Neuroinflammation

Prof. Dr. Michael T. Heneka

Areas of investigation/research focus

Neuroinflammation is a common hallmark in e.g. amyotrophic lateral sclerosis (ALS), fronto-temporal dementia (FTD) and Alzheimer’s disease (AD). AD is characterized by the accumulation of extracellular amyloid-beta (Aβ) in amyloid plaques and intracellular tau in neurofibrillary tangles (NFTs).

Activation of microglia, the innate immune cells of the brain, seems to be involved in the development and progression of these pathologies in AD but also plays a role in other neurodegenerative diseases. To date, the underlying mechanisms in the transition of an initially protective to a chronic, harmful neuroinflammatory response are unknown.

Our basic laboratory research aims at understanding molecular mechanisms of inflammatory regulation in a variety of neurodegenerative disease by using for example novel preclinical mouse models and state-of-the-art techniques like two-photon imaging, transcriptome analysis and induced pluripotent stem cells (iPSCs).

Current clinical research is focused on various aspects of neuroinflammation involved in neurodegenerative and cerebrovascular diseases with the goal of developing new biomarkers and medical intervention programs.

1. Neuroinflammation can transit from a beneficial to a detrimental response. We aim to identify gene network hubs in proliferative microglia that mark key steps of this transition in order to find points of intervention. (TracInflam project, supported by ERA-NET NEURON)

2. Genome-wide association studies have linked the immune receptor TREM2 to AD. To shed light on the mechanistic link, we analyze the role of different TREM2 variants in the microglial Aβ uptake in a longitudinal study in AD mouse models. (PHAGO project, supported by IMI_JU)

3. Activation of the NLRP3 inflammasome in microglia seems to play an important role in AD. We use in vitro and in vivo models to determine the contribution of the inflammasome in the progression of microglia activation, neuroinflammation and AD pathology. (InCure project, supported by JPND)

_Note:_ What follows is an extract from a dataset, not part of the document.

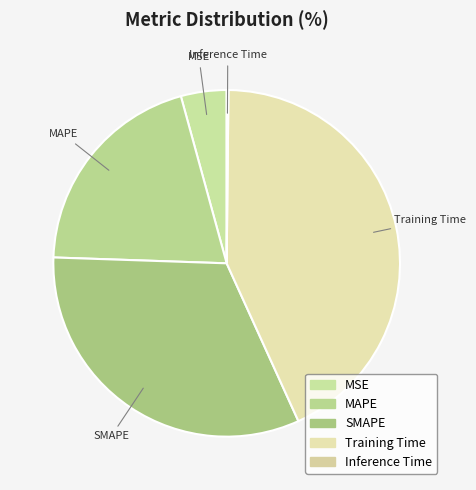

Which category has the smallest portion of the pie?

Inference Time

4. Tau accumulation is another hallmark of AD, but the role of neuroinflammatory events in the development of tau pathology remains elusive. We analyze the impact of the NLRP3 inflammasome on tau accumulation and the role of microglia as a potential link between Aβ and tau pathology.

5. Human cellular models are important tools to find efficient therapies for neurodegenerative diseases. We focus our efforts on the generation of microglia-like cells from patient-derived iPSCs, which we use to investigate the role of the nuclear receptor PPARγ in the neuroinflammatory response. (MADGIC project, supported by JPND)

6. Our biomarker program translates basic research findings into clinical diagnostics. The program is based on the well-characterized AD amyloid and tau biomarkers but also investigates the applicability of inflammatory markers in discrimination of patients in different stages of the disease.